_Passage provided:_
—————

True Accomplishment Through Faith Alone
A sermon on Habakkuk 2:12-14 by Coty Pinckney, Community Bible Church, Williamstown, MA 5/27/01
On a hot, sultry August day in Williamstown, 195 years ago, five young men gathered for prayer near the Hoosic River. Samuel Mills, a freshman at the college, was the organizer – he gathered a group together to pray twice a week. As Mills arrives, dark clouds begin to form in the west, and the group hears the sound of distant thunder. Retreating uphill towards West College, Mills notices an elevated haystack, and suggests that they crawl underneath to pray there. They do so – and the clouds split open with a tremendous downpour. But Mills takes this strange opportunity to bare his heart for the unsaved around the world. Describing the situation facing the lost in Asia, Mills encourages all present to commit themselves to going as missionaries. When they feel overwhelmed by the task ahead, he cries out, “We can do it if we will!”
This little meeting of five undergraduates 1.5 miles from where we meet today was the beginning of the foreign missionary movement in this country. This gathering led directly to the founding of the first mission society that, less than six years later, sent Adoniram Judson and others overseas. Mills himself lived for only 12 years after the Haystack prayer meeting, dying at the age of 35 in 1818. But in those twelve years his accomplishments were massive. In addition to serving as an urban missionary in New York, traveling to Africa, and taking two missions trips to what was then the wild west of this country – St Louis and New Orleans – Mills proved to be an organizational genius, becoming the driving force not only behind the first foreign missionary society, but also behind the formation of the American Bible Society.
In addition, we sitting here today have a personal stake in Mill’s work; recall that in 1821 the president of Williams decided this valley was too remote for a successful college; he marched most of the faculty, staff, students, and library over the mountain and founded Amherst. In those dark days, the college’s trustees turned to a prominent preacher and evangelist, Edwin Dorr Griffin, asking him to assume the presidency. Griffin said yes – primarily because of the college’s association with Samuel Mills. And Griffin saved Williams. So it is not farfetched to say that were it not for Samuel Mills, there would be no Williams College today. And were it not for Williams College, would there be a Community Bible Church today?
So how do you respond to this story? Is your response: “Wow! What accomplishments! What a great man!” Is that the right response?
We’ll come back to Samuel Mills at the close of the message. For his life is a great example of today’s topic: our attitude toward accomplishments. Recall that we are making our way through the second chapter of Habakkuk. We have considered the famous fourth verse of this chapter, “the righteous shall live by faith.” The remainder of the chapter provides us with five “woes” pronounced on “the proud one,” the one who does not live by faith. While these woes are especially applicable to the Babylonians, they also apply to everyone as negative examples of living by faith. For each of the five woes, we have seen that the proud one pursues a good, God-given objective, but twists the objective or tries to attain it by evil means. God then pronounces an appropriate punishment on the proud one, providing us with valuable lessons about living by faith.
Today we consider Habakkuk 2:12-14. Let’s read these verses together:
12 "Woe to him who builds a city with bloodshed And founds a town with violence! 13 "Is it not indeed from the LORD of hosts That peoples toil for fire, And nations grow weary for nothing? 14 "For the earth will be filled With the knowledge of the glory of the LORD, As the waters cover the sea.

—————

_Data supplied:_
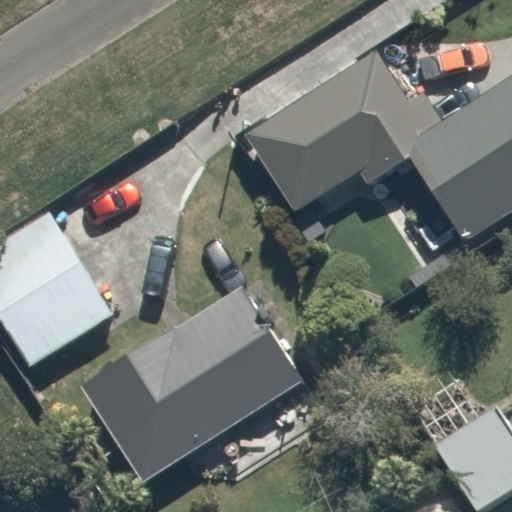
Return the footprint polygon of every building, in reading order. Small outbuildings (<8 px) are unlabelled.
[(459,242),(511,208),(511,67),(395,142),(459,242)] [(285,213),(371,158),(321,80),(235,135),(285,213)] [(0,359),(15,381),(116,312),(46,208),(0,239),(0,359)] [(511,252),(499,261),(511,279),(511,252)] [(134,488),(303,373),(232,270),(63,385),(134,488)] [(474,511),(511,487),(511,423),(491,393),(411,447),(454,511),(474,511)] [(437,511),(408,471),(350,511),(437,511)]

—————

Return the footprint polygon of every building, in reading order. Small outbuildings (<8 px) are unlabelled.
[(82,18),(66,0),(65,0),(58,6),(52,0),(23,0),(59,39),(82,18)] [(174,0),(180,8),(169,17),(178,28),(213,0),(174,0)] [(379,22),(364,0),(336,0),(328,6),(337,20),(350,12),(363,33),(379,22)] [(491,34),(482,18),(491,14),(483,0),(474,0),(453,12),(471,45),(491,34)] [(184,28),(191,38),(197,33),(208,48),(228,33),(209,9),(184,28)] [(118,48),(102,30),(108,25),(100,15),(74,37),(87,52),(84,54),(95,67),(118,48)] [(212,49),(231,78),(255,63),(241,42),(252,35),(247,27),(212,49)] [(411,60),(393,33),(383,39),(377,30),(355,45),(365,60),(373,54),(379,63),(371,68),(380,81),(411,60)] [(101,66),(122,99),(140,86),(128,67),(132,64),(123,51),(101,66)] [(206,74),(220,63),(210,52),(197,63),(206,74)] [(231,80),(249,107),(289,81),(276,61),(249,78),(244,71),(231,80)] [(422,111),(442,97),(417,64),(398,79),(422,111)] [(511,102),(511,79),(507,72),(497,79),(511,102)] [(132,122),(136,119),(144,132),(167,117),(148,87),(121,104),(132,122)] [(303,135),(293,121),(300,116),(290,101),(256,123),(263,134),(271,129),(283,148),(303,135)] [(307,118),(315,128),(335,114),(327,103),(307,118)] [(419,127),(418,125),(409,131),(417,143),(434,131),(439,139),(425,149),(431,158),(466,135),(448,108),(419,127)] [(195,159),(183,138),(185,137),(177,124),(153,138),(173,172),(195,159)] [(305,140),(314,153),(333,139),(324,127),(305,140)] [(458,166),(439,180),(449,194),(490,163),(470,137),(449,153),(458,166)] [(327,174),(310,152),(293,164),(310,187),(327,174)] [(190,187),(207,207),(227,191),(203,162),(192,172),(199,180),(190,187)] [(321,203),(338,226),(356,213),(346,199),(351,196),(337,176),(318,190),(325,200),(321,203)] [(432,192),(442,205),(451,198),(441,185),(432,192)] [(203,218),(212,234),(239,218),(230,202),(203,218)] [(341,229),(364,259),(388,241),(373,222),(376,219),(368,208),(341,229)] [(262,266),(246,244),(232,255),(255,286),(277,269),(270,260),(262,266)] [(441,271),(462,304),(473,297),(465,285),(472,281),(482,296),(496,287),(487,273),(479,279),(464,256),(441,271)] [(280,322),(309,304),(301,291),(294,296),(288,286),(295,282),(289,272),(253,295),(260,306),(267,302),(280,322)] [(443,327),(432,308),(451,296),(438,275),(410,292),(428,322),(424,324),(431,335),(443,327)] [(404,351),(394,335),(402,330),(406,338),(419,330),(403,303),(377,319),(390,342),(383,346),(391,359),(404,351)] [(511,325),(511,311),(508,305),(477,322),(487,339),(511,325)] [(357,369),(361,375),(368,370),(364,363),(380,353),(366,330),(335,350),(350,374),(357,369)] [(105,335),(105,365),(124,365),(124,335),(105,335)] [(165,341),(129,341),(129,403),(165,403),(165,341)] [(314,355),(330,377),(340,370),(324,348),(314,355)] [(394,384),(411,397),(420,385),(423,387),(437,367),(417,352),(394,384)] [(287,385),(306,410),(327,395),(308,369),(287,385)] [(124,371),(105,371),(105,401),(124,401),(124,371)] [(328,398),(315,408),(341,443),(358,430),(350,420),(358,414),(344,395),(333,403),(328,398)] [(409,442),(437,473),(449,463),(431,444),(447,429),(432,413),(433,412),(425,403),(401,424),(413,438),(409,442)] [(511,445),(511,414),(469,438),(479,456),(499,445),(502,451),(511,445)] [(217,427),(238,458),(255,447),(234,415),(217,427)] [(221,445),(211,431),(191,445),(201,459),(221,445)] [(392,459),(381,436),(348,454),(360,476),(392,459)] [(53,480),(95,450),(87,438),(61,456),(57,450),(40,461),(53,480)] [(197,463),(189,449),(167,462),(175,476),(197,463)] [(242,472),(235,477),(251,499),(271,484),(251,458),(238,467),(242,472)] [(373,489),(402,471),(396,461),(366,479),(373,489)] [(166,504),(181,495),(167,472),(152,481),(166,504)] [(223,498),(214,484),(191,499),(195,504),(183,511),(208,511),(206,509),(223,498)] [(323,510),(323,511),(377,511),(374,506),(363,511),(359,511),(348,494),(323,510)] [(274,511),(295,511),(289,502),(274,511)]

—————

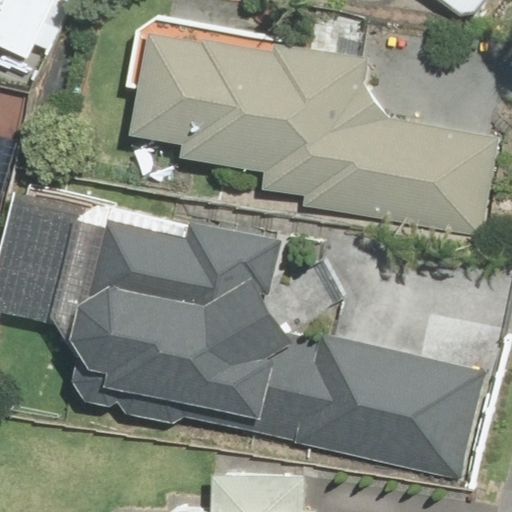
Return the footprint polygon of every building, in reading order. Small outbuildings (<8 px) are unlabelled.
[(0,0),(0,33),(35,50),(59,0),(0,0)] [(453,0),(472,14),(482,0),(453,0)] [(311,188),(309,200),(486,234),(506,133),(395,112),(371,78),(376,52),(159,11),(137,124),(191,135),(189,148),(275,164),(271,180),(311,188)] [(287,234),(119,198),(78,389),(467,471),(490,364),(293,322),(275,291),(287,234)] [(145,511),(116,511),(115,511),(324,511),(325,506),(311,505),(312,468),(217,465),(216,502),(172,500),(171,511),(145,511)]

—————

_Required tasks:_
A: In the sermon on Habakkuk 2:12-14, how old was Samuel Mills when he died?
B: Extend the sermon on Habakkuk 2:12-14, beginning after the quoted verses.

_Results in order:_
A: He was 35; he died in 1818.

B:
The proud one wants to build a city or found a town. (This second expression can also be translated, “establishes a city” – the Hebrew word does not connote a smaller city than the word used in the first expression). The relevance of this to us is not immediately obvious; I doubt that any of us here this morning plan to found a city!
But all of us want do want to accomplish something.
Is this a good desire? Should we want to make an impact, to leave our mark on the world?
Yes! Indeed, God commands us to have an impact on our world:
So the desire for accomplishment is God-given. Like the desires for satisfaction and security, there is nothing wrong with this desire itself. Instead, the problem comes from where one seeks accomplishment, and how one tries to achieve it.
How does the proud one go about achieving his objective? What means does he use? Verse 12 tells us he builds his city with bloodshed, with violence. More generally, he is trying to have an impact on the world at the expense of others.
Question: Do the good works God prepares in advance for us to do end up hurting others? Do the commands to fill, subdue, and rule over the earth lead to harmful impacts on other people? No! Rather, when we work in accordance with God’s plan, we will assist others, helping them. So the methods of the proud one are clearly wrong.
But not only are his methods evil – the very power he depends upon is wrong. Instead of trying to accomplish God’s plans by God’s power, the proud one seeks his own ends, by his own power.
Look again at verse 13, where God prescribes the appropriate punishment:
13 "Is it not indeed from the LORD of hosts That peoples toil for fire, And nations grow weary for nothing?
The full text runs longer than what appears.